Trapani didn’t want the Fultons charity. She wanted Fulton and she was determined to get poor Gail out of his life. And there was another hitch: Trapani was neither pregnant nor dying. Her bizarre plan had backfired. Now what? She desperately wanted Fulton but his wife had offered to agree to an alternative relationship. That was a thorn in Trapani’s side. As fast as you could say “I’m not really pregnant,” Trapani concocted a plan to murder poor Gail.
Trapani had an employee named Sybil Padgett. Padgett was an overweight, plain blonde with a drug problem. Trapani found out that Padgett was a drug user but she hadn’t fired her. She knew a day would come when she could use Padgett’s services for a dark reason. Trapani insisted that Padgett find someone would murder Gail for her. Padgett was involved with 19-year-old Patrick Alexander who was slavishly devoted to Padgett. He would do anything to make her happy. Alexander agreed to kill Gail Fulton. He recruited his friend 32-year-old Kevin Ouelette, a hard hitman who dressed all in black.
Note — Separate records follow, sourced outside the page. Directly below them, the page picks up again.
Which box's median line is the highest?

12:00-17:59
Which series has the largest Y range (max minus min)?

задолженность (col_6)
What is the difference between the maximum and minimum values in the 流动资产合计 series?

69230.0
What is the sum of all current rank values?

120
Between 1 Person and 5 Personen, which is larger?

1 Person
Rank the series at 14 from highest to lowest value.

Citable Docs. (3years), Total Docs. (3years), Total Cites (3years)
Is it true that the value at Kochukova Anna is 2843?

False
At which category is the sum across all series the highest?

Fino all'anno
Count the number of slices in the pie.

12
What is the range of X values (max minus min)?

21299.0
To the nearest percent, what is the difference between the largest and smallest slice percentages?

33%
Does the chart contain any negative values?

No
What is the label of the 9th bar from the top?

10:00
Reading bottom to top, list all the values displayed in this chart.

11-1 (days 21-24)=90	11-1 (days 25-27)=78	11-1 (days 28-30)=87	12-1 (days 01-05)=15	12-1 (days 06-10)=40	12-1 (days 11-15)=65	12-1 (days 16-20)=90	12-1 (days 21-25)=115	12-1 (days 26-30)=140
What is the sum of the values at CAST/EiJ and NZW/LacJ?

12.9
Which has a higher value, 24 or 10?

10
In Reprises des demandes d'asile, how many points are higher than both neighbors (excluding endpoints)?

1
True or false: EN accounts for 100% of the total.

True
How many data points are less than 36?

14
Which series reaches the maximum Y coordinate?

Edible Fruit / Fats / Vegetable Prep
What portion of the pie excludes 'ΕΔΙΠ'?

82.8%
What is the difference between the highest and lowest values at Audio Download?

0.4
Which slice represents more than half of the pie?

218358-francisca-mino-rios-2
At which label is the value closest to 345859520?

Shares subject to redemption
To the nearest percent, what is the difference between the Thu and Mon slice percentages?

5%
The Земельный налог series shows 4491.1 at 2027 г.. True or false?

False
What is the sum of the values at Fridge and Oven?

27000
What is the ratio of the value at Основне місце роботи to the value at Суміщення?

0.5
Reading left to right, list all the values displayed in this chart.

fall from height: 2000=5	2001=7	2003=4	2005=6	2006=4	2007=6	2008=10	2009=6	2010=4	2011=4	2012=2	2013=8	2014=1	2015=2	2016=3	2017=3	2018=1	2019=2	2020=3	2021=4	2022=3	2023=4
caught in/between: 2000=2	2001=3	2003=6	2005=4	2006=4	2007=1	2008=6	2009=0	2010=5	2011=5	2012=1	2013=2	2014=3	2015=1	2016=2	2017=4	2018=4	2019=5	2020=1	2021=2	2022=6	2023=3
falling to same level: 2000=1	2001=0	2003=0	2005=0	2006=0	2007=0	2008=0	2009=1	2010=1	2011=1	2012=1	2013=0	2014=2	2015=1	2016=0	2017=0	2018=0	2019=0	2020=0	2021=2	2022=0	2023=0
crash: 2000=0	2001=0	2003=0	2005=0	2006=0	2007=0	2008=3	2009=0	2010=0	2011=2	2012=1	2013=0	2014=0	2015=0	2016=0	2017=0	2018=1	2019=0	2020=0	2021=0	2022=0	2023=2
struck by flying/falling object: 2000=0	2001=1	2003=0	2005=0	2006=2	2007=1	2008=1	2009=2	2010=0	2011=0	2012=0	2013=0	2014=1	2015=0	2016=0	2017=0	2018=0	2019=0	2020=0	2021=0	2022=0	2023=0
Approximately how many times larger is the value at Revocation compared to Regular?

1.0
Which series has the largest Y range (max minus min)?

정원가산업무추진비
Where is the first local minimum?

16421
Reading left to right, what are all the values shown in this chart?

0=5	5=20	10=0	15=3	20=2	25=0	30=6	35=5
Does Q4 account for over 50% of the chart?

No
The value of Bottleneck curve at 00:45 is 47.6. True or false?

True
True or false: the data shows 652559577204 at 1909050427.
The two men were promised $20,000.00 to kill Gail Fulton. Ouelette would do anything for money. Ouelette insisted he needed a gun. Trapani agreed to get him one.
She sent her murderous team to Michigan to kill Gail. On October 4, 1999, they went to the parking lot of Gail’s workplace. The plan was to stab the tire. She would realize the tire was flat and when she got out of the car Ouelette would shoot her. Gail did indeed exit her vehicle. Ouelette shot her in the face, the chest and the upper shoulder. Gail’s murder was nothing less than an assassination. Gail was still alive but the trio left her in the parking lot to die. Trapani was ecstatic.
That night however the nightly news revealed the murder. The parking lot had a camera and Ouelette was clearly filmed on it. Now all police had to do was to contact the rental office where Alexander had rented their vehicle. At the same time, George Fulton harboured suspicions about his mistress and went to the Lake Orion Police Department to report that he’d been having an affair with a woman named Donna Trapani. Now his wife had been shot. He connected the dots and believed she had to be involved in Gail’s murder. At first, police believed Fulton was the culprit and that he had sneaked out of the house to kill Gail at her work. Thank goodness for hidden cameras.
Padgett must have had an iota of a conscience. She told local fisherman Brian Miller that she, Ouelette and Alexander had killed Gail. Miller was a witness at Padgett’s trial, whose eyes shot daggers at the man. Trapani refused to admit that she committed murder-for-hire. Hoping to continue the ruse, she placed a pillow beneath her clothing to make her body look pregnant. When Ouelette was interrogated in court he was calm and unconcerned about killing Gail Fulton. It was just another day in the life.
As for Trapani, she stated in court that she did nothing to assist anyone in killing Gail. The jury was far more persuaded by Ouelette’s testimony than Trapani’s. Pageant and Oulette pleaded guilty to murder and were jailed for life. Alexander pleaded to second degree murder and is eligible for parole after twenty years. In December 2000 Trapani was convicted of first degree murder and is serving life without parole.